[05/12/2012] News
In Italia in vent’anni -5,6% emissioni, +24% di Pil. Ma Francia, Inghilterra e Germania fanno meglio
Anche questa volta le sensazioni più forti sono l'empasse, l'attesa, la mancanza di una politica capace di protagonismo, il bisogno di trovare una governance mondiale credibile; l'incongruenza tra l'urgenza dovuta a mutamenti climatici sempre più intensi, la drammaticità delle loro conseguenze su comunità e territori, la mancanza di impegni e azioni concrete all'altezza. Perché è difficile ascoltare dalla delegazione filippina affermare che oltre 57mila persone nelle Filippine sono state evacuate in questi giorni per un tifone di dimensioni apocalittiche, con forza 4-5 della Saffir-Simpson (la scala va da 1 a 5) e venti che superano i 200 km/h, e non provare impotenza.
Quello di diverso che ogni tanto accade è l'irrompere dentro questa bolla, nella quale ci sembra di galleggiare, di notizie positive o possibilità di futuro, proprio sui temi che da tanto tempo gli ambientalisti promuovono. Così il Potsdam Institute con uno studio elaborato per conto del governo tedesco ieri ha mostrato che se l'Europa confermasse l'obiettivo del -30% per i gas serra si potrebbero creare 6 milioni di posti di lavoro entro il 2020. L'Unione europea ha infatti già sostanzialmente raggiunto il target di riduzione del 20% al 2020, e nel dover impegnarsi per la fase 2 del protocollo di Kyoto (2013 - 2020) indicando gli obiettivi da raggiungere, al suo interno si rafforza il fronte a favore di un impegno al 30%.
D'altra parte come già ricordavamo ieri il rapporto Germanwatch ha confermato il trend che tra il 1990 e il 2011 nell'Europa dei 27 ha visto salire il Pil del 48% e scendere le emissioni serra del 17,5%. Le incertezze invece del governo italiano nei confronti dell'economia verde hanno rallentato la perfomance italiana, che resta positiva (-5,6% delle emissioni, +24% di Pil), anche se meno netta di quella tedesca (-26,2% di emissioni e +35% di Pil), di quella francese (-10,9% di emissioni e +31% di Pil) e di quella inglese (-27,4% di emissioni e +57% di Pil).

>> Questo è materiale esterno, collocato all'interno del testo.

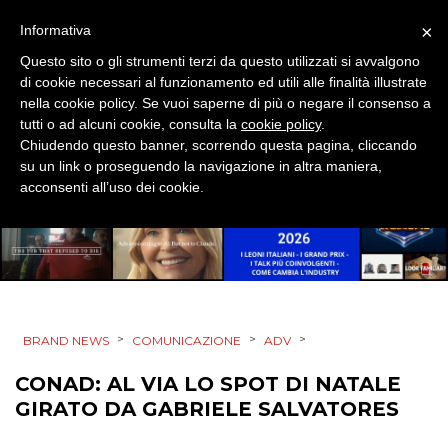
×
Informativa
RICERCHE
Questo sito o gli strumenti terzi da questo utilizzati si avvalgono
di cookie necessari al funzionamento ed utili alle finalità illustrate
PREVISIONI/SCENARI
nella cookie policy. Se vuoi saperne di più o negare il consenso a
tutti o ad alcuni cookie, consulta la
cookie policy
.
NORMATIVE
Chiudendo questo banner, scorrendo questa pagina, cliccando
su un link o proseguendo la navigazione in altra maniera,
TREND
acconsenti all’uso dei cookie.
CASE HISTORY
OPINIONI
>
>
>
BRAND NEWS
COMUNICAZIONE
ADV
CONAD: AL VIA LO SPOT DI NATALE
GIRATO DA GABRIELE SALVATORES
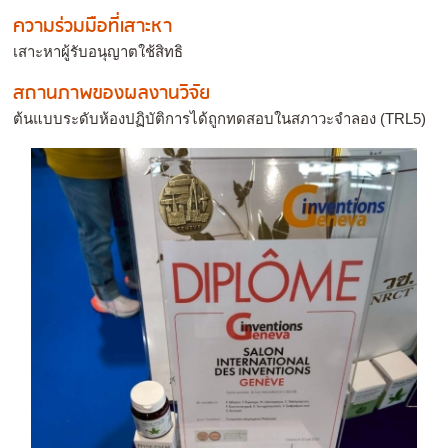
ความร่วมมือที่เสาะหา
เสาะหาผู้รับอนุญาตใช้สิทธิ
สถานภาพของผลงานวิจัย
ต้นแบบระดับห้องปฏิบัติการได้ถูกทดสอบในสภาวะจำลอง (TRL5)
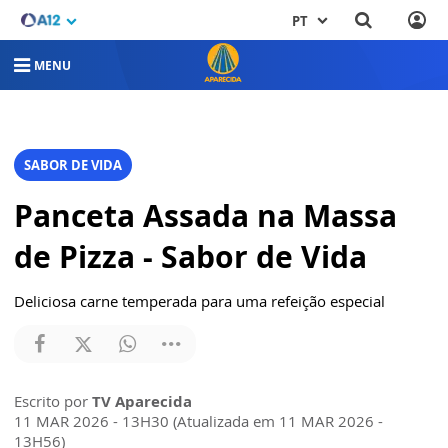
PT
MENU
SABOR DE VIDA
Panceta Assada na Massa
de Pizza - Sabor de Vida
Deliciosa carne temperada para uma refeição especial
Escrito por
TV Aparecida
11 MAR 2026 - 13H30 (Atualizada em 11 MAR 2026 -
13H56)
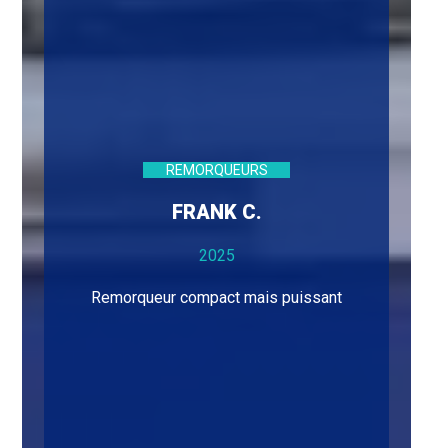
REMORQUEURS
FRANK C.
2025
Remorqueur compact mais puissant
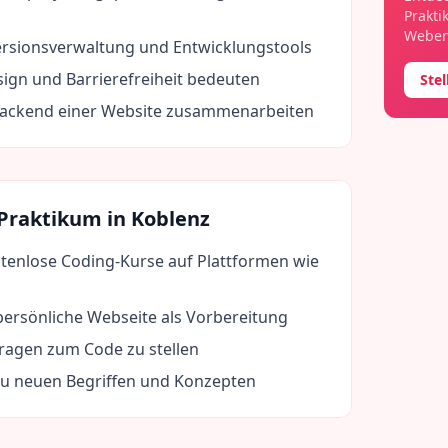
Prakti
Webent
rsionsverwaltung und Entwicklungstools
ign und Barrierefreiheit bedeuten
Ste
Backend einer Website zusammenarbeiten
 Praktikum in
Koblenz
stenlose Coding-Kurse auf Plattformen wie
e persönliche Webseite als Vorbereitung
Fragen zum Code zu stellen
zu neuen Begriffen und Konzepten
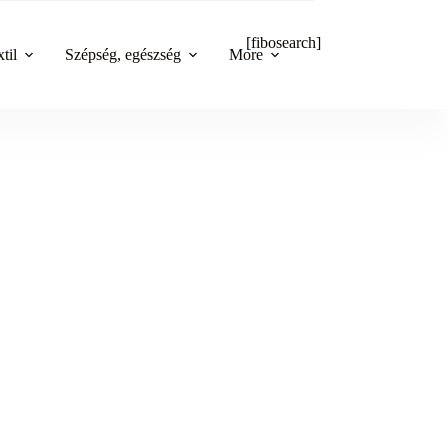
[fibosearch]
til
Szépség, egészség
More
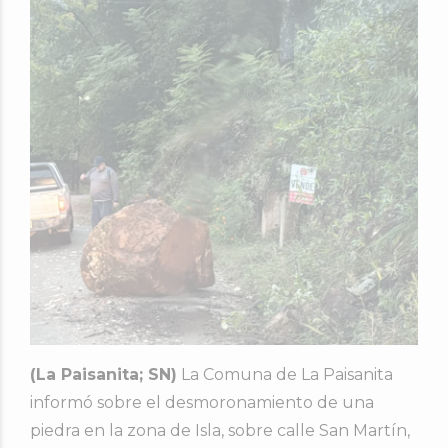
(La Paisanita; SN)
La Comuna de La Paisanita
informó sobre el desmoronamiento de una
piedra en la zona de Isla, sobre calle San Martín,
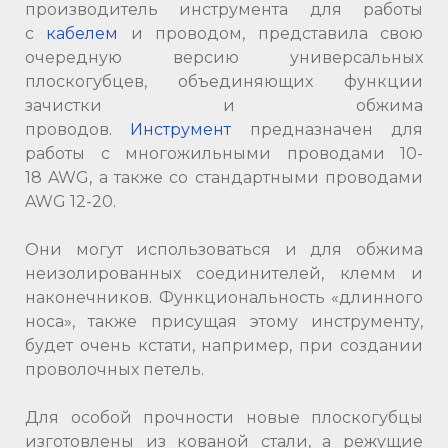
производитель инструмента для работы
с
кабелем
и проводом, представила свою
очередную версию универсальных
плоскогубцев, объединяющих функции
зачистки и обжима
проводов.
Инструмент
предназначен для
работы с многожильными проводами 10-
18 AWG, а также со стандартными проводами
AWG 12-20.
Они могут использоваться и для обжима
неизолированных соединителей, клемм и
наконечников. Функциональность «длинного
носа», также присущая этому инструменту,
будет очень кстати, например, при создании
проволочных петель.
Для особой прочности новые плоскогубцы
изготовлены из кованой стали, а режущие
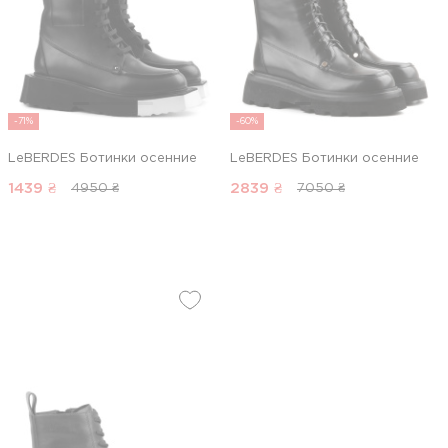
-71%
-60%
LeBERDES Ботинки осенние
LeBERDES Ботинки осенние
1439
₴
2839
₴
4950 ₴
7050 ₴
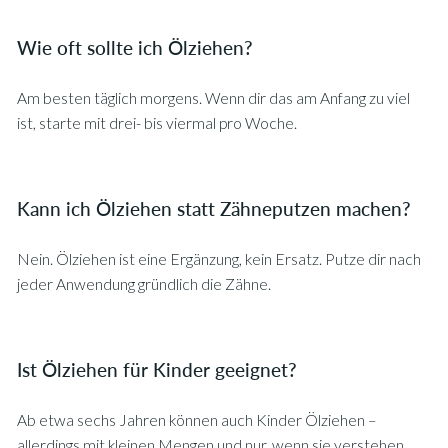
Wie oft sollte ich Ölziehen?
Am besten täglich morgens. Wenn dir das am Anfang zu viel
ist, starte mit drei- bis viermal pro Woche.
Kann ich Ölziehen statt Zähneputzen machen?
Nein. Ölziehen ist eine Ergänzung, kein Ersatz. Putze dir nach
jeder Anwendung gründlich die Zähne.
Ist Ölziehen für Kinder geeignet?
Ab etwa sechs Jahren können auch Kinder Ölziehen –
allerdings mit kleinen Mengen und nur, wenn sie verstehen,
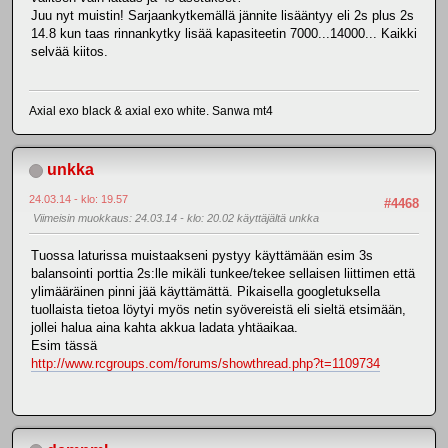
Juu nyt muistin! Sarjaankytkemällä jännite lisääntyy eli 2s plus 2s
14.8 kun taas rinnankytky lisää kapasiteetin 7000...14000... Kaikki
selvää kiitos.
Axial exo black & axial exo white. Sanwa mt4
unkka
24.03.14 - klo: 19.57
#4468
Viimeisin muokkaus
: 24.03.14 - klo: 20.02 käyttäjältä unkka
Tuossa laturissa muistaakseni pystyy käyttämään esim 3s
balansointi porttia 2s:lle mikäli tunkee/tekee sellaisen liittimen että
ylimääräinen pinni jää käyttämättä. Pikaisella googletuksella
tuollaista tietoa löytyi myös netin syövereistä eli sieltä etsimään,
jollei halua aina kahta akkua ladata yhtäaikaa.
Esim tässä
http://www.rcgroups.com/forums/showthread.php?t=1109734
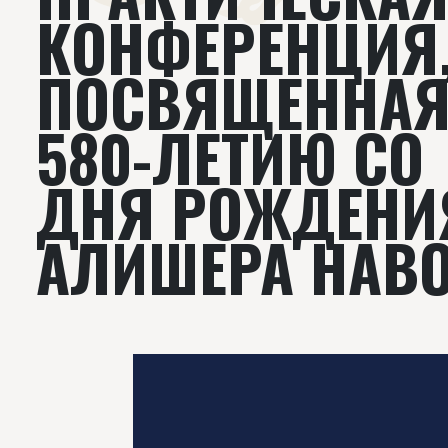
КОНФЕРЕНЦИЯ
ПОСВЯЩЕННА
580-ЛЕТИЮ СО
ДНЯ РОЖДЕНИ
АЛИШЕРА НАВ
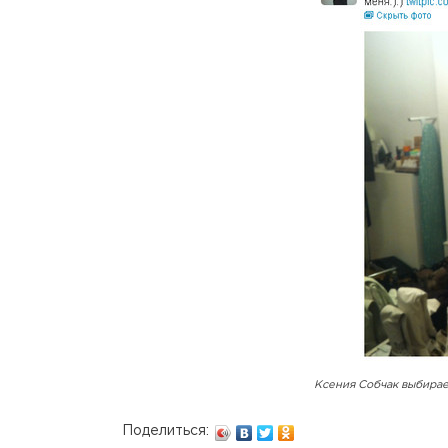
Ксения Собчак выбирае
Поделиться:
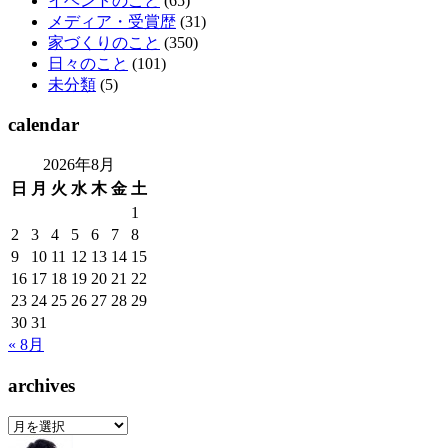
イベントのこと
(65)
メディア・受賞歴
(31)
家づくりのこと
(350)
日々のこと
(101)
未分類
(5)
calendar
2026年8月
日
月
火
水
木
金
土
1
2
3
4
5
6
7
8
9
10
11
12
13
14
15
16
17
18
19
20
21
22
23
24
25
26
27
28
29
30
31
« 8月
archives
archives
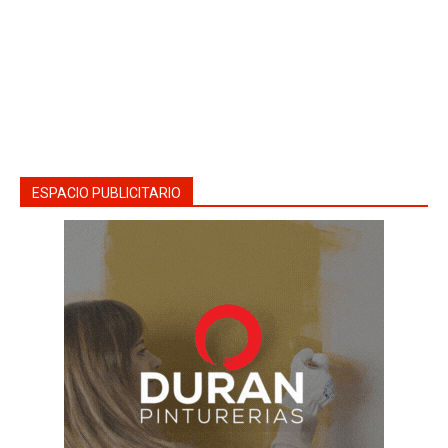
ESPACIO PUBLICITARIO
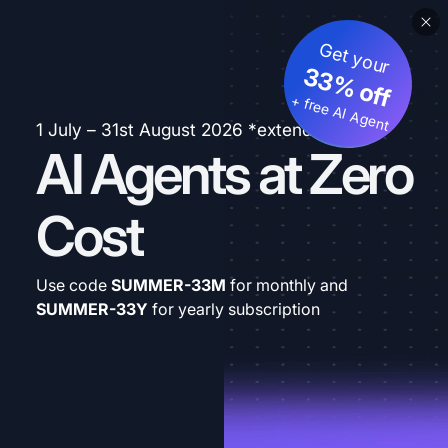
Get your
33% off
+ free AI Agent
1 July – 31st August 2026 *extended
AI Agents at Zero
Cost
Use code
SUMMER-33M
for monthly and
SUMMER-33Y
for yearly subscription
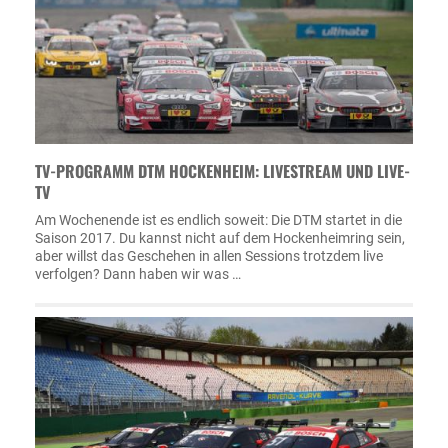
TV-PROGRAMM DTM HOCKENHEIM: LIVESTREAM UND LIVE-
TV
Am Wochenende ist es endlich soweit: Die DTM startet in die
Saison 2017. Du kannst nicht auf dem Hockenheimring sein,
aber willst das Geschehen in allen Sessions trotzdem live
verfolgen? Dann haben wir was …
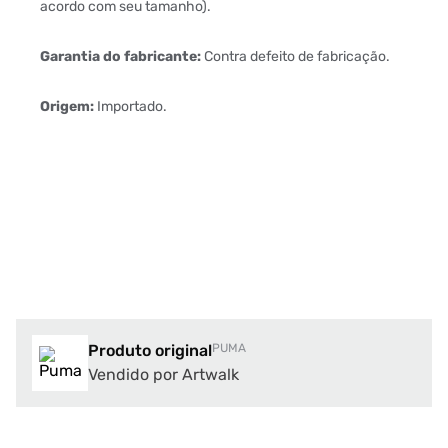
acordo com seu tamanho).
Garantia do fabricante:
Contra defeito de fabricação.
Origem:
Importado.
Produto original
PUMA
Vendido por Artwalk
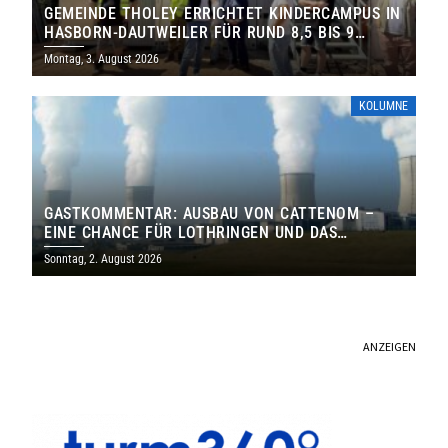
GEMEINDE THOLEY ERRICHTET KINDERCAMPUS IN
HASBORN-DAUTWEILER FÜR RUND 8,5 BIS 9
MILLIONEN EURO
Montag, 3. August 2026
KOLUMNE
GASTKOMMENTAR: AUSBAU VON CATTENOM –
EINE CHANCE FÜR LOTHRINGEN UND DAS
SAARLAND
Sonntag, 2. August 2026
ANZEIGEN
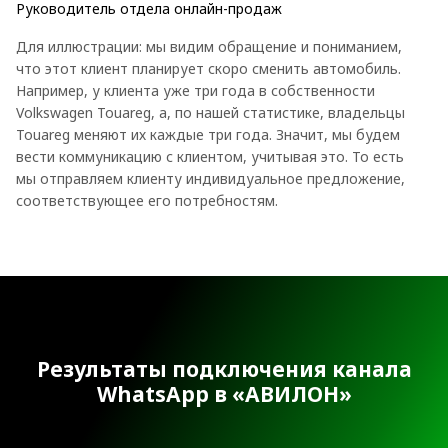
Руководитель отдела онлайн-продаж
Для иллюстрации: мы видим обращение и пониманием,
что этот клиент планирует скоро сменить автомобиль.
Например, у клиента уже три года в собственности
Volkswagen Touareg, а, по нашей статистике, владельцы
Touareg меняют их каждые три года. Значит, мы будем
вести коммуникацию с клиентом, учитывая это. То есть
мы отправляем клиенту индивидуальное предложение,
соответствующее его потребностям.
Результаты подключения канала
WhatsApp в «АВИЛОН»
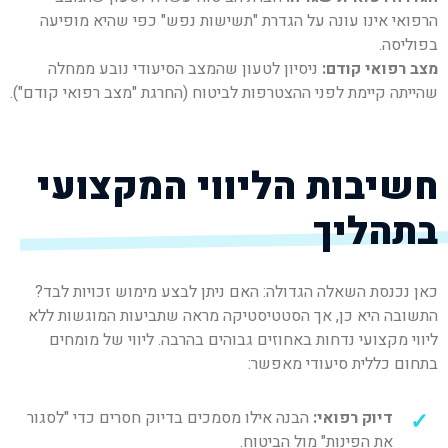
הרפואי אינו עונה על הגדרת "תשישות נפש" כפי שהיא מופיעה
בפוליסה.
מצב רפואי קודם:
ניסיון לטעון שהמצב הסיעודי נובע ממחלה
שהייתה קיימת לפני ההצטרפות לביטוח (החרגת "מצב רפואי קודם").
חשיבות הליווי המקצועי
בתהליך
כאן נכנסת השאלה הגדולה: האם ניתן לבצע מימוש זכויות לבד?
התשובה היא כן, אך הסטטיסטיקה מראה שתביעות המוגשות ללא
ליווי מקצועי נדחות באחוזים גבוהים בהרבה. ליווי של מומחים
בתחום כללית סיעודי מאפשר:
דיוק רפואי:
הבנה אילו מסמכים בדיוק חסרים כדי "לסגור
את הפינות" מול הביטוח.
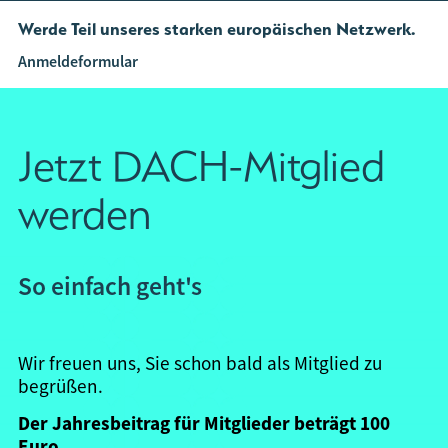
Werde Teil unseres starken europäischen Netzwerk.
Anmeldeformular
Jetzt DACH-Mitglied
werden
So einfach geht's
Wir freuen uns, Sie schon bald als
Mitglied
zu
begrüßen
.
Der Jahresbeitrag für Mitglieder beträgt 100
Euro.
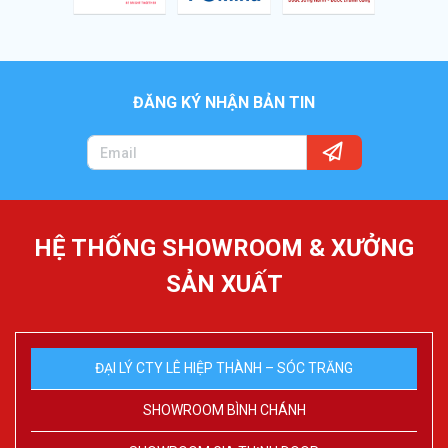
ĐĂNG KÝ NHẬN BẢN TIN
HỆ THỐNG SHOWROOM & XƯỞNG
SẢN XUẤT
ĐẠI LÝ CTY LÊ HIỆP THÀNH – SÓC TRĂNG
SHOWROOM BÌNH CHÁNH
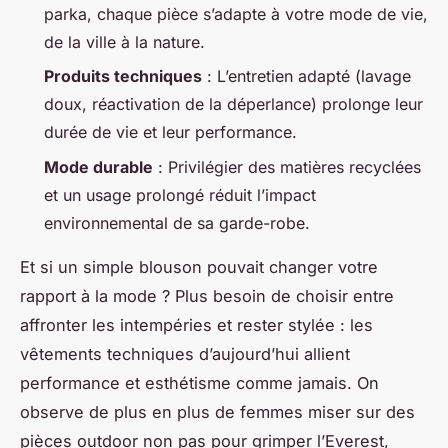
parka, chaque pièce s’adapte à votre mode de vie,
de la ville à la nature.
Produits techniques
: L’entretien adapté (lavage
doux, réactivation de la déperlance) prolonge leur
durée de vie et leur performance.
Mode durable
: Privilégier des matières recyclées
et un usage prolongé réduit l’impact
environnemental de sa garde-robe.
Et si un simple blouson pouvait changer votre
rapport à la mode ? Plus besoin de choisir entre
affronter les intempéries et rester stylée : les
vêtements techniques d’aujourd’hui allient
performance et esthétisme comme jamais. On
observe de plus en plus de femmes miser sur des
pièces outdoor non pas pour grimper l’Everest,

Oltre all'Unione europea, ad ora si sono dichiarati pronti a sottoscrivere la fase 2 del protocollo di Kyoto - anche se con target tutti da individuare - Australia, Norvegia e Svizzera, mentre Canada, Giappone e Russia sembrano invece intenzionati a resistere e non aderire aspettando il 2015, anno entro il quale tutti i paesi dovranno definire l'accordo mondiale che diventerà operativo dal 2020, alla conclusione della seconda fase del protocollo di Kyoto.
L'Italia, che ieri ha parlato per voce del ministro dell'Ambiente, Corrado Clini, e' impegnata per dare seguito al Protocollo di Kyoto, in scadenza il 31 dicembre prossimo, ma chiede che ai Paesi sottoscrittori della prima fase (Unione Europea, Australia e Svizzera) si affianchino quelli che non vi hanno aderito: gli Usa in primis, ma anche Giappone, Canada e Russia. Il ministro ha anche delineato la politica di sostegno alle rinnovabili attuata dall'Italia, sostenuta da incentivi pari a 6,7 miliardi di euro annui sul solare e 5,8 miliardi annui sulle altre rinnovabili.
Ma la corsa verso l'alto delle emissioni di CO2 non conosce tregua: nel 2012 la loro produzione salirà del 2,6%, secondo uno studio pubblicato su Nature Climate Change del Global Carbon Project, un network di scienziati, secondo cui l'obiettivo di tenere l'aumento della temperatura sotto i 2 gradi con le misure che si stanno discutendo a Doha è sempre meno probabile.